# Hunting the marshes



## sparky00045 (Apr 1, 2008)

I was wondering, can you hunt varmets in the great salt lake marshes, when the duck hunting is over, or are the gates and marshes closed to the public???


----------



## duneman101 (Nov 6, 2009)

a lot of them have signs that say no firearms, except during waterfowl season.


----------



## fish-n-fool (May 26, 2009)

duneman101 said:


> a lot of them have signs that say no firearms, except during waterfowl season.

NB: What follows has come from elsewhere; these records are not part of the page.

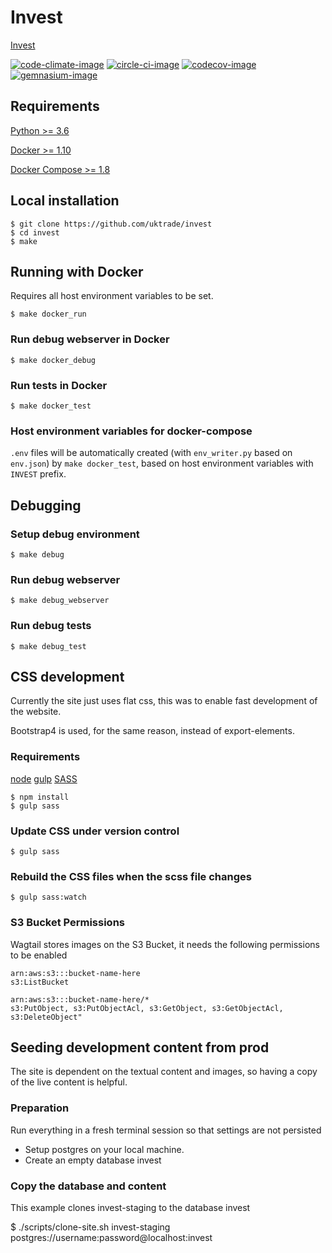 # Invest
[Invest](https://invest.great.gov.uk/)

[![code-climate-image]][code-climate]
[![circle-ci-image]][circle-ci]
[![codecov-image]][codecov]
[![gemnasium-image]][gemnasium]

## Requirements

[Python >= 3.6](https://www.python.org/downloads/release/python-360/)

[Docker >= 1.10](https://docs.docker.com/engine/installation/)

[Docker Compose >= 1.8](https://docs.docker.com/compose/install/)


## Local installation

    $ git clone https://github.com/uktrade/invest
    $ cd invest
    $ make

## Running with Docker
Requires all host environment variables to be set.

    $ make docker_run

### Run debug webserver in Docker

    $ make docker_debug

### Run tests in Docker

    $ make docker_test

### Host environment variables for docker-compose
``.env`` files will be automatically created (with ``env_writer.py`` based on ``env.json``) by ``make docker_test``, based on host environment variables with ``INVEST`` prefix.

## Debugging

### Setup debug environment

    $ make debug

### Run debug webserver

    $ make debug_webserver

### Run debug tests

    $ make debug_test

## CSS development

Currently the site just uses flat css, this was to enable fast development of the website.

Bootstrap4 is used, for the same reason, instead of export-elements.


### Requirements
[node](https://nodejs.org/en/download/)
[gulp](https://gulpjs.com/)
[SASS](http://sass-lang.com/)

	$ npm install
	$ gulp sass

### Update CSS under version control

	$ gulp sass

### Rebuild the CSS files when the scss file changes

	$ gulp sass:watch

### S3 Bucket Permissions

Wagtail stores images on the S3 Bucket, it needs the following permissions to be enabled

	arn:aws:s3:::bucket-name-here
	s3:ListBucket

	arn:aws:s3:::bucket-name-here/*
	s3:PutObject, s3:PutObjectAcl, s3:GetObject, s3:GetObjectAcl, s3:DeleteObject"


## Seeding development content from prod

The site is dependent on the textual content and images, so having a copy
of the live content is helpful.

### Preparation

 Run everything in a fresh terminal session so that settings are not persisted

 - Setup postgres on your local machine.
 - Create an empty database invest

### Copy the database and content

This example clones invest-staging to the database invest

$ ./scripts/clone-site.sh invest-staging postgres://username:password@localhost:invest


[code-climate-image]: https://codeclimate.com/github/uktrade/invest/badges/issue_count.svg
[code-climate]: https://codeclimate.com/github/uktrade/invest

[circle-ci-image]: https://circleci.com/gh/uktrade/invest/tree/master.svg?style=svg
[circle-ci]: https://circleci.com/gh/uktrade/invest/tree/master

[codecov-image]: https://codecov.io/gh/uktrade/invest/branch/master/graph/badge.svg
[codecov]: https://codecov.io/gh/uktrade/invest

[gemnasium-image]: https://gemnasium.com/badges/github.com/uktrade/invest.svg
[gemnasium]: https://gemnasium.com/github.com/uktrade/invest
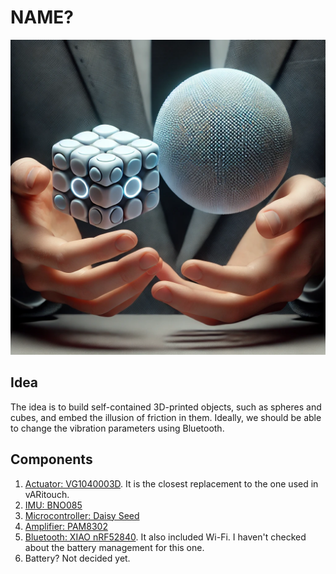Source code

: # NAME?

![alt text](image.webp)

## Idea
The idea is to build self-contained 3D-printed objects, such as spheres and cubes, and embed the illusion of friction in them. Ideally, we should be able to change the vibration parameters using Bluetooth.

## Components
1. [Actuator: VG1040003D](https://www.digikey.com/en/products/detail/vybronics-inc/VG1040003D/10285886). It is the closest replacement to the one used in vARitouch.
2. [IMU: BNO085](https://www.adafruit.com/product/4754)
3. [Microcontroller: Daisy Seed](https://electro-smith.com/products/daisy-seed)
4. [Amplifier: PAM8302](https://www.adafruit.com/product/2130)
5. [Bluetooth: XIAO nRF52840](https://www.seeedstudio.com/Seeed-XIAO-BLE-nRF52840-p-5201.html). It also included Wi-Fi. I haven't checked about the battery management for this one.
6. Battery? Not decided yet.
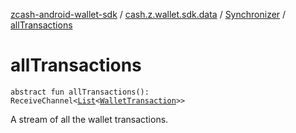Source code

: [zcash-android-wallet-sdk](../../index.md) / [cash.z.wallet.sdk.data](../index.md) / [Synchronizer](index.md) / [allTransactions](./all-transactions.md)

# allTransactions

`abstract fun allTransactions(): ReceiveChannel<`[`List`](https://kotlinlang.org/api/latest/jvm/stdlib/kotlin.collections/-list/index.html)`<`[`WalletTransaction`](../../cash.z.wallet.sdk.dao/-wallet-transaction/index.md)`>>`

A stream of all the wallet transactions.

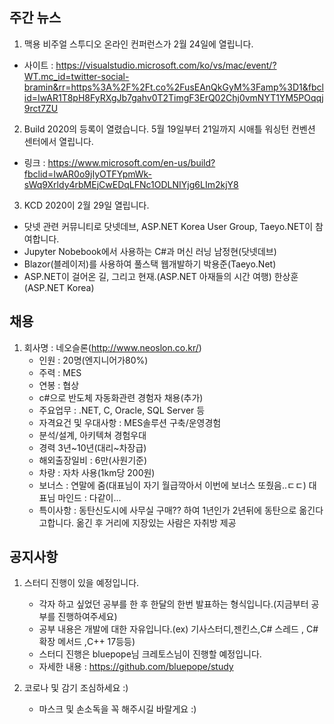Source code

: ## 주간 뉴스 

1. 맥용 비주얼 스투디오 온라인 컨퍼런스가 2월 24일에 열립니다.
 - 사이트 : https://visualstudio.microsoft.com/ko/vs/mac/event/?WT.mc_id=twitter-social-bramin&rr=https%3A%2F%2Ft.co%2FusEAnQkGyM%3Famp%3D1&fbclid=IwAR1T8pH8FyRXgJb7gahv0T2TimgF3ErQ02Chj0vmNYT1YM5POqqj9rct7ZU

2. Build 2020의 등록이 열렸습니다. 5월 19일부터 21일까지 시애틀 워싱턴 컨벤션 센터에서 열립니다.
 - 링크 : https://www.microsoft.com/en-us/build?fbclid=IwAR0o9jIyOTFYpmWk-sWq9Xrldy4rbMEjCwEDqLFNc1ODLNIYjg6LIm2kjY8

3. KCD 2020이 2월 29일 열립니다.
 - 닷넷 관련 커뮤니티로 닷넷데브, ASP.NET Korea User Group, Taeyo.NET이 참여합니다.
 - Jupyter Nobebook에서 사용하는 C#과 머신 러닝 남정현(닷넷데브)
 - Blazor(블레이저)를 사용하여 풀스택 웹개발하기 박용준(Taeyo.Net)
 - ASP.NET이 걸어온 길, 그리고 현재.(ASP.NET 아재들의 시간 여행) 한상훈(ASP.NET Korea)
 

## 채용
1. 회사명 : 네오슬론(http://www.neoslon.co.kr/)
    - 인원 : 20명(엔지니어가80%)
    - 주력 : MES
    - 연봉 : 협상
    - c#으로 반도체 자동화관련 경험자 채용(추가)
    - 주요업무 : .NET, C, Oracle, SQL Server 등
    - 자격요건 및 우대사항 : MES솔루션 구축/운영경험
    - 분석/설계, 아키텍쳐 경험우대
    - 경력 3년~10년(대리~차장급)
    - 해외출장일비 : 6만(사원기준)
    - 차량 : 자차 사용(1km당 200원)
    - 보너스 : 연말에 줌(대표님이 자기 월급깍아서 이번에 보너스 또줬음..ㄷㄷ) 대표님 마인드 : 다같이...
    - 특이사항 : 동탄신도시에 사무실 구매?? 하여 1년인가 2년뒤에 동탄으로 옮긴다고합니다. 옮긴 후 거리에 지장있는 사람은 자취방 제공
    
## 공지사항
1. 스터디 진행이 있을 예정입니다. 
   - 각자 하고 싶었던 공부를 한 후 한달의 한번 발표하는 형식입니다.(지금부터 공부를 진행하여주세요)
   - 공부 내용은 개발에 대한 자유입니다.(ex) 기사스터디,젠킨스,C# 스레드 , C# 확장 메서드 ,C++ 17등등)
   - 스터디 진행은 bluepope님 크레토스님이 진행할 예정입니다.
   - 자세한 내용 : https://github.com/bluepope/study

2. 코로나 및 감기 조심하세요 :)
   - 마스크 및 손소독을 꼭 해주시길 바랄게요 :)
   
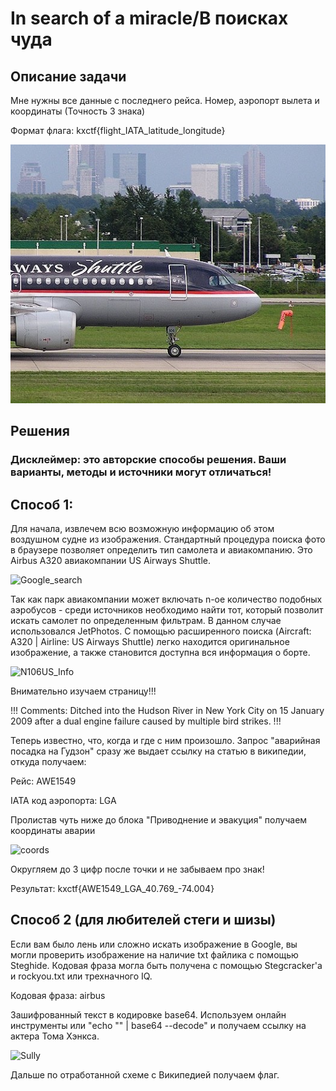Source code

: # In search of a miracle/В поисках чудa

## Описание задачи
Мне нужны все данные c последнего рейса. Номер, аэропорт вылета и координаты (Точность 3 знака)

Формат флага: kxctf{flight_IATA_latitude_longitude}

![Image](https://github.com/gavrigd/KibHack/blob/main/In%20search%20of%20a%20miracle/aircraft.jpg)

## Решения
### Дисклеймер: это авторские способы решения. Ваши варианты, методы и источники могут отличаться!
## Способ 1:

Для начала, извлечем всю возможную информацию об этом воздушном судне из изображения. Стандартный процедура поиска фото в браузере позволяет определить тип самолета и авиакомпанию. 
Это Airbus A320 авиакомпании US Airways Shuttle. 

![Google_search](https://github.com/gavrigd/KibHack/assets/122211306/770c773a-83f8-4579-8d38-05f27ffbe8f9)


Так как парк авиакомпании может включать n-ое количество подобных аэробусов - среди источников необходимо найти тот, который позволит искать самолет по определенным фильтрам. 
В данном случае использовался JetPhotos. С помощью расширенного 
поиска (Aircraft: A320 | Airline:  US Airways Shuttle) легко находится оригинальное изображение, а также становится доступна вся информация о борте. 


![N106US_Info](https://github.com/gavrigd/KibHack/assets/122211306/3e0a4275-03c3-4ee2-a7c2-1b87573d98e9)


Внимательно изучаем страницу!!!


!!! Comments: Ditched into the Hudson River in New York City on 15 January 2009 after a dual engine failure caused by multiple bird strikes. !!!


Теперь известно, что, когда и где с ним произошло. Запрос "аварийная посадка на Гудзон" сразу же выдает ссылку на статью в википедии, откуда получаем:

Рейс: AWE1549

IATA код аэропорта: LGA

Пролистав чуть ниже до блока "Приводнение и эвакуция" получаем координаты аварии


![coords](https://github.com/gavrigd/KibHack/assets/122211306/e4e70a88-ef5d-45c5-a31d-8704aa5c01d3)


Округляем до 3 цифр после точки и не забываем про знак!

Результат: kxctf{AWE1549_LGA_40.769_-74.004}


## Способ 2 (для любителей стеги и шизы)


Если вам было лень или сложно искать изображение в Google, вы могли проверить изображение на наличие txt файлика с помощью Steghide. Кодовая фраза могла быть получена с помощью Stegcracker'а и rockyou.txt или трехначного IQ.

Кодовая фраза: airbus

Зашифрованный текст в кодировке base64. Используем онлайн инструменты или "echo "" | base64 --decode" и получаем ссылку на актера Тома Хэнкса. 

![Sully](https://github.com/gavrigd/KibHack/assets/122211306/c7e52e45-2fd0-4ec9-b703-c2c9556aeeb3)


Дальше по отработанной схеме с Википедией получаем флаг.

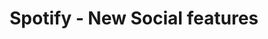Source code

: ---
title: Spotify - New Social features
category: UX & UI Design
url: https://www.behance.net/gallery/111862181/New-social-features-on-Spotify-Concept
link-title: Spotify - New Social features
image-src: 
image-alt:
---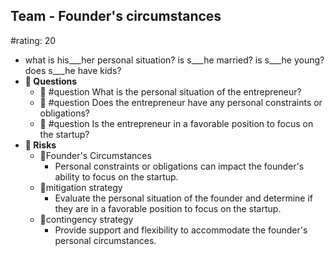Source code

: ## Team - Founder's circumstances
#rating: 20
- what is his___her personal situation? is s___he married? is s___he young? does s___he have kids?
- **💭 Questions**
  - 💭 #question What is the personal situation of the entrepreneur?
  - 💭 #question Does the entrepreneur have any personal constraints or obligations?
  - 💭 #question Is the entrepreneur in a favorable position to focus on the startup?
- **🚨 Risks**
  - 🚨Founder's Circumstances
    - Personal constraints or obligations can impact the founder's ability to focus on the startup.
  - 🚨mitigation strategy
    - Evaluate the personal situation of the founder and determine if they are in a favorable position to focus on the startup.
  - 🚨contingency strategy
    - Provide support and flexibility to accommodate the founder's personal circumstances.


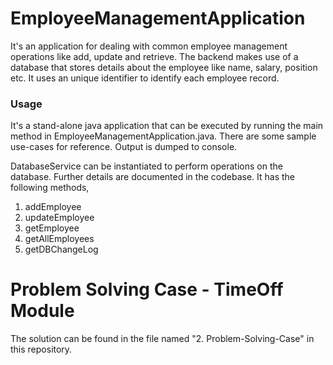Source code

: # EmployeeManagementApplication
It's an application for dealing with common employee management operations like add, update and retrieve.
The backend makes use of a database that stores details about the employee like name, salary, position etc. 
It uses an unique identifier to identify each employee record.
### Usage
It's a stand-alone java application that can be executed by running the main method in EmployeeManagementApplication.java.
There are some sample use-cases for reference. Output is dumped to console.

DatabaseService can be instantiated to perform operations on the database. Further details are documented in the codebase.
It has the following methods,
1. addEmployee
2. updateEmployee
3. getEmployee
4. getAllEmployees
5. getDBChangeLog

# Problem Solving Case - TimeOff Module
The solution can be found in the file named "2. Problem-Solving-Case" in this repository.


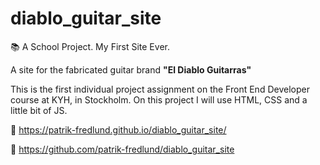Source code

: # diablo_guitar_site

:books: A School Project. My First Site Ever.

A site for the fabricated guitar brand **"El Diablo Guitarras"** 

This is the first individual project assignment on the Front End Developer course at KYH, in Stockholm.
On this project I will use HTML, CSS and a little bit of JS.

:link: https://patrik-fredlund.github.io/diablo_guitar_site/

:link: https://github.com/patrik-fredlund/diablo_guitar_site
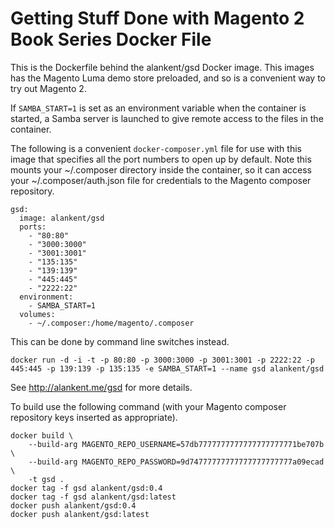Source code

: Getting Stuff Done with Magento 2 Book Series Docker File
=========================================================

This is the Dockerfile behind the alankent/gsd Docker image.
This images has the Magento Luma demo store preloaded, and so
is a convenient way to try out Magento 2.

If `SAMBA_START=1` is set as an environment variable when the
container is started, a Samba server is launched to give remote
access to the files in the container.

The following is a convenient `docker-composer.yml` file for
use with this image that specifies all the port numbers to open
up by default. Note this mounts your ~/.composer directory inside
the container, so it can access your ~/.composer/auth.json file
for credentials to the Magento composer repository.

    gsd:
      image: alankent/gsd
      ports:
        - "80:80"
        - "3000:3000"
        - "3001:3001"
        - "135:135"
        - "139:139"
        - "445:445"
        - "2222:22"
      environment:
        - SAMBA_START=1
      volumes:
        - ~/.composer:/home/magento/.composer

This can be done by command line switches instead.

    docker run -d -i -t -p 80:80 -p 3000:3000 -p 3001:3001 -p 2222:22 -p 445:445 -p 139:139 -p 135:135 -e SAMBA_START=1 --name gsd alankent/gsd

See http://alankent.me/gsd for more details.

To build use the following command (with your Magento composer repository
keys inserted as appropriate).

    docker build \
        --build-arg MAGENTO_REPO_USERNAME=57db7777777777777777777771be707b \
        --build-arg MAGENTO_REPO_PASSWORD=9d74777777777777777777777a09ecad \
        -t gsd .
    docker tag -f gsd alankent/gsd:0.4
    docker tag -f gsd alankent/gsd:latest
    docker push alankent/gsd:0.4
    docker push alankent/gsd:latest
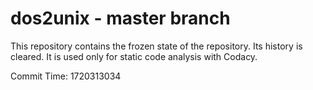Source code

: # dos2unix - master branch

This repository contains the frozen state of the repository.
Its history is cleared. It is used only for static code
analysis with Codacy.

Commit Time: 1720313034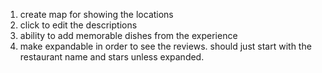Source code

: 
1. create map for showing the locations
3. click to edit the descriptions
4. ability to add memorable dishes from the experience
5. make expandable in order to see the reviews. should just start with the restaurant name and stars unless expanded.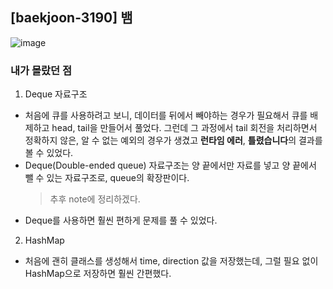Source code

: ## [baekjoon-3190] 뱀

![image](https://user-images.githubusercontent.com/22045163/92230569-51c56080-eee6-11ea-9e66-2388b3e1dfcf.png)

### 내가 몰랐던 점 

1. Deque 자료구조

- 처음에 큐를 사용하려고 보니, 데이터를 뒤에서 빼야하는 경우가 필요해서 큐를 배제하고 head, tail을 만들어서 풀었다.
그런데 그 과정에서 tail 회전을 처리하면서 정확하지 않은, 알 수 없는 예외의 경우가 생겼고 **런타임 에러**, **틀렸습니다**의 결과를 볼 수 있었다.
- Deque(Double-ended queue) 자료구조는 양 끝에서만 자료를 넣고 양 끝에서 뺄 수 있는 자료구조로, queue의 확장판이다.  
    > 추후 note에 정리하겠다.
- Deque를 사용하면 훨씬 편하게 문제를 풀 수 있었다.

2. HashMap

- 처음에 괜히 클래스를 생성해서 time, direction 값을 저장했는데, 그럴 필요 없이 HashMap으로 저장하면 훨씬 간편했다.

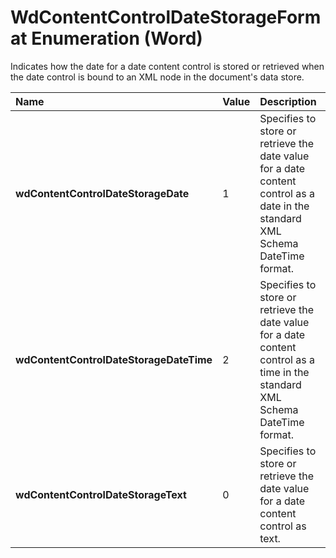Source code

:
# WdContentControlDateStorageFormat Enumeration (Word)

Indicates how the date for a date content control is stored or retrieved when the date control is bound to an XML node in the document's data store.



|**Name**|**Value**|**Description**|
|:-----|:-----|:-----|
| **wdContentControlDateStorageDate**|1|Specifies to store or retrieve the date value for a date content control as a date in the standard XML Schema DateTime format.|
| **wdContentControlDateStorageDateTime**|2|Specifies to store or retrieve the date value for a date content control as a time in the standard XML Schema DateTime format.|
| **wdContentControlDateStorageText**|0|Specifies to store or retrieve the date value for a date content control as text.|
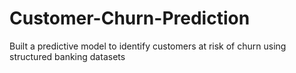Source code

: # Customer-Churn-Prediction
Built a predictive model to identify customers at risk of churn using structured banking datasets
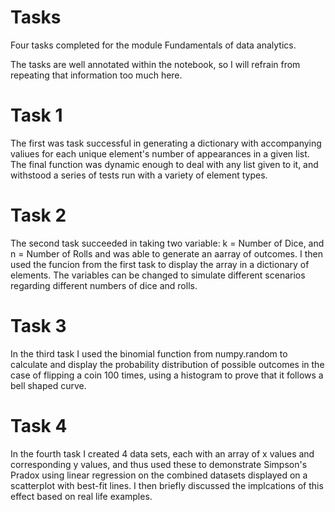 # Tasks
Four tasks completed for the module Fundamentals of data analytics.

The tasks are well annotated within the notebook, so I will refrain from repeating that information too much here.

# Task 1
The first was task successful in generating a dictionary with accompanying valiues for each unique element's number of appearances in a given list. The final function was dynamic enough to deal with any list given to it, and withstood a series of tests run with a variety of element types.

# Task 2
The second task succeeded in taking two variable: k = Number of Dice, and n = Number of Rolls and was able to generate an aarray of outcomes. I then used the funcion from the first task to display the array in a dictionary of elements. The variables can be changed to simulate different scenarios regarding different numbers of dice and rolls.

# Task 3
In the third task I used the binomial function from numpy.random to calculate and display the probability distribution of possible outcomes in the case of flipping a coin 100 times, using a histogram to prove that it follows a bell shaped curve.

# Task 4
In the fourth task I created 4 data sets, each with an array of x values and corresponding y values, and thus used these to demonstrate Simpson's Pradox using linear regression  on the combined datasets displayed on a scatterplot with best-fit lines. I then briefly discussed the implcations of this effect based on real life examples.
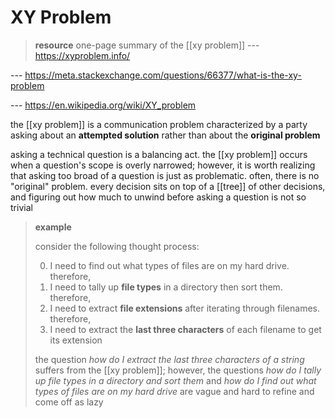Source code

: # XY Problem

> **resource** one-page summary of the [[xy problem]] --- <https://xyproblem.info/>

--- <https://meta.stackexchange.com/questions/66377/what-is-the-xy-problem>

--- <https://en.wikipedia.org/wiki/XY_problem>

the [[xy problem]] is a communication problem characterized by a party asking about an **attempted solution** rather than about the **original problem**

asking a technical question is a balancing act. the [[xy problem]] occurs when a question's scope is overly narrowed; however, it is worth realizing that asking too broad of a question is just as problematic. often, there is no "original" problem. every decision sits on top of a [[tree]] of other decisions, and figuring out how much to unwind before asking a question is not so trivial

> **example**
>
> consider the following thought process:
>
> 0. I need to find out what types of files are on my hard drive. therefore,
> 1. I need to tally up **file types** in a directory then sort them. therefore,
> 2. I need to extract **file extensions** after iterating through filenames. therefore,
> 3. I need to extract the **last three characters** of each filename to get its extension
>
> the question _how do I extract the last three characters of a string_ suffers from the [[xy problem]]; however, the questions _how do I tally up file types in a directory and sort them_ and _how do I find out what types of files are on my hard drive_ are vague and hard to refine and come off as lazy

He is talking about the great salt lake marsh outside the WMA boundaries. I was wondering the same thing. Lots of fox, raccoon and coyote out there wondering the ice right now. had a coyote pretty close to use yesterday barking and howling.Farmington Bay gates stay open to the public I thought? You can't motor withing the diked area's but can you run out the airboat channel or the turpin channel, It would help the nesting ducks and geese this next season to thin them out.


----------



## lunkerhunter2 (Nov 3, 2007)

You are not allowed on the WMA's with a firearm after the close of the last waterfowl season. I am not sure about areas not considered wma's though. I do know you must obey shooting times anywhere adjacent to the great salt lake shoreline. 
P.S. The predators are not responding well to calling. I think there are more people hunting them than meets the eye.


----------